Some other things we want to remember is how much you love to play catch (you will carry the ball under one arm as you scoot to us, “asking” to play), look at your lift-the-flap and dog books, go on walks, ride in the cart at the store, eat bread and crackers, hug your stuffed animals, push buttons, play peek-a-boo but slowly uncover one eye to make sure we are playing too, look at family pictures, point at the pictures on your bedroom wall so we can read them to you, and of course, bath time.
Your big blue eyes capture many, your whole face lights up when you smile, we love your belly laugh when we find your ticklish spots (which you have plenty), and most of all, we just love how much we love you. Many days we find ourselves just looking at pictures or watching videos of you while you nap because we just can’t get enough of you.

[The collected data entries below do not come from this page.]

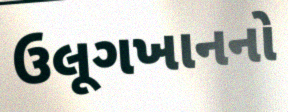
ઉલૂગખાનનોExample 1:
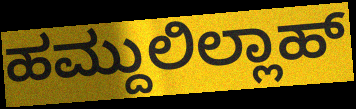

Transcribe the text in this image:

ಹಮ್ದುಲಿಲ್ಲಾಹ್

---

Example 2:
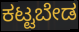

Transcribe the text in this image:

ಕಟ್ಟಬೇಡ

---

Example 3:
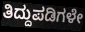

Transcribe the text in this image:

ತಿದ್ದುಪಡಿಗಳೇ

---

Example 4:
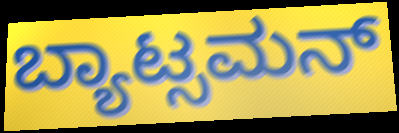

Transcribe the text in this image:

ಬ್ಯಾಟ್ಸಮನ್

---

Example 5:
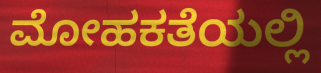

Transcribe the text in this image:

ಮೋಹಕತೆಯಲ್ಲಿ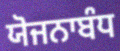
ਯੋਜਨਾਬੰਧ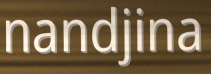
nandjina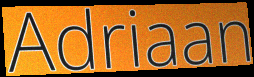
AdriaanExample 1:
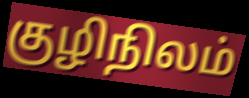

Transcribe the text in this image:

குழிநிலம்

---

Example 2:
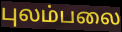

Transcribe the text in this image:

புலம்பலை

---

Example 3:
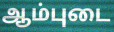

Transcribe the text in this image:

ஆம்புடை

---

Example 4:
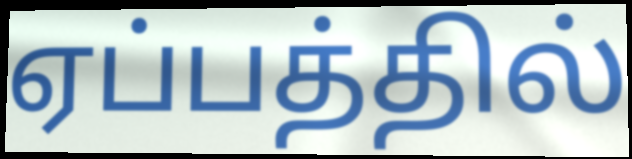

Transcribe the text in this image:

ஏப்பத்தில்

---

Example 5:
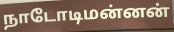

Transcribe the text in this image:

நாடோடிமன்னன்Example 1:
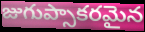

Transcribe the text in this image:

జుగుప్సాకరమైన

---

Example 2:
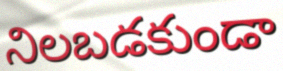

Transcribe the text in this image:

నిలబడకుండా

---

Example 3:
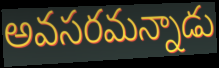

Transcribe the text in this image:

అవసరమన్నాడు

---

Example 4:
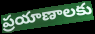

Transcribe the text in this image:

ప్రయాణాలకు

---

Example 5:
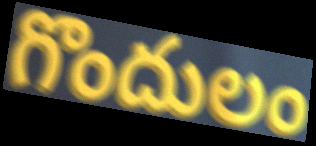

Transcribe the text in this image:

గొందులం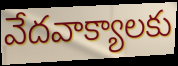
వేదవాక్యాలకు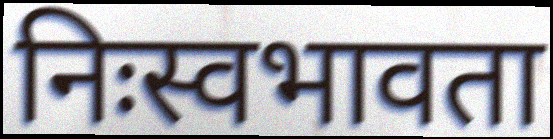
निःस्वभावता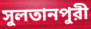
সুলতানপুরী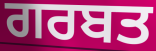
ਗਰਬਤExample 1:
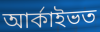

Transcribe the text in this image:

আৰ্কাইভত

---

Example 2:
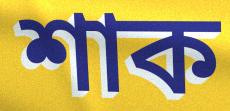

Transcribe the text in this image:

শাক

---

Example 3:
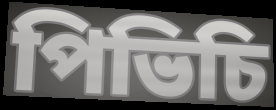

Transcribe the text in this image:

পিভিচি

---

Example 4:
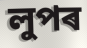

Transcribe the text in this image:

লুপৰ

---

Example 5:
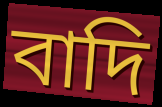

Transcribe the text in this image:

বাদি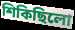
শিকিছিলো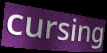
cursing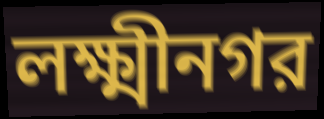
লক্ষ্মীনগর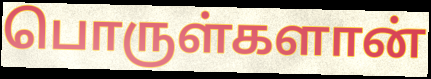
பொருள்களான்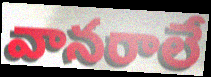
వానరాలే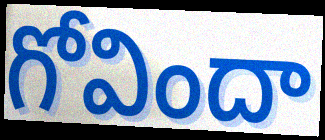
గోవిందా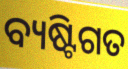
ବ୍ୟଷ୍ଟିଗତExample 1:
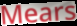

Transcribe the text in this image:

Mears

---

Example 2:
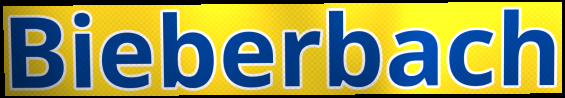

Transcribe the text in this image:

Bieberbach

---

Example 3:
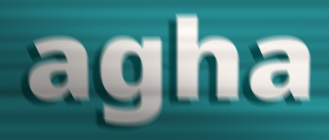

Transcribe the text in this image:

agha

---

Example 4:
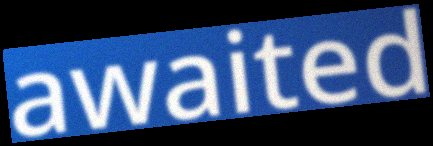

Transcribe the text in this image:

awaited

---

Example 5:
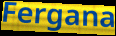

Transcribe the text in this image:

Fergana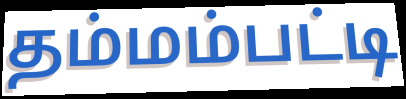
தம்மம்பட்டிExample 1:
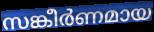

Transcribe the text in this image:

സങ്കീർണമായ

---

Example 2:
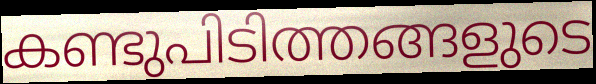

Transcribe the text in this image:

കണ്ടുപിടിത്തങ്ങളുടെ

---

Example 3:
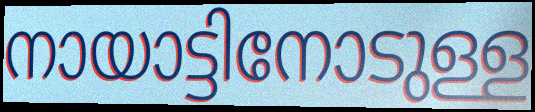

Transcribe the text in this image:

നായാട്ടിനോടുള്ള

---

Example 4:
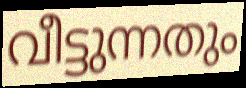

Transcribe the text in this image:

വീട്ടുന്നതും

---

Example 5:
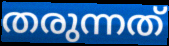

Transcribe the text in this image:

തരുന്നത്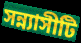
সন্ন্যাসীটি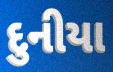
દુનીયાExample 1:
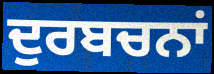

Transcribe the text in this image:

ਦੁਰਬਚਨਾਂ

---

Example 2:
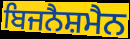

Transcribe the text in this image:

ਬਿਜਨੈਸ਼ਮੈਨ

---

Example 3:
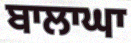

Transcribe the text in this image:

ਬਾਲਾਘਾ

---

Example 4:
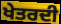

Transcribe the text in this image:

ਖੇਤਰਦੀ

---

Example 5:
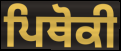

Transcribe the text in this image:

ਪਿਥੋਕੀ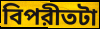
বিপরীতটাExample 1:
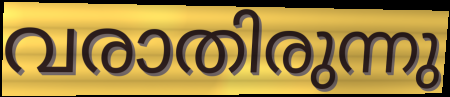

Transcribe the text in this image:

വരാതിരുന്നു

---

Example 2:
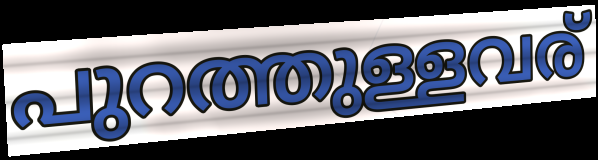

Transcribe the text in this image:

പുറത്തുള്ളവര്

Every night daddy and I thank God for bringing you into our life. And every night after we are done praising God for you, we want to quick sneak you into our bed and kiss your little chubby cheeks until you fall asleep. We pray that God would grow you to be a God-fearing woman who can one day, experience the blessing of having your own children one day. Keep growing little one and keep loving like you do.
With All Our Love On Your 1st Birthday,
Mommy and Daddy
Psalm 37:4 – Delight yourself in the Lord and He will give you the desires of your heart.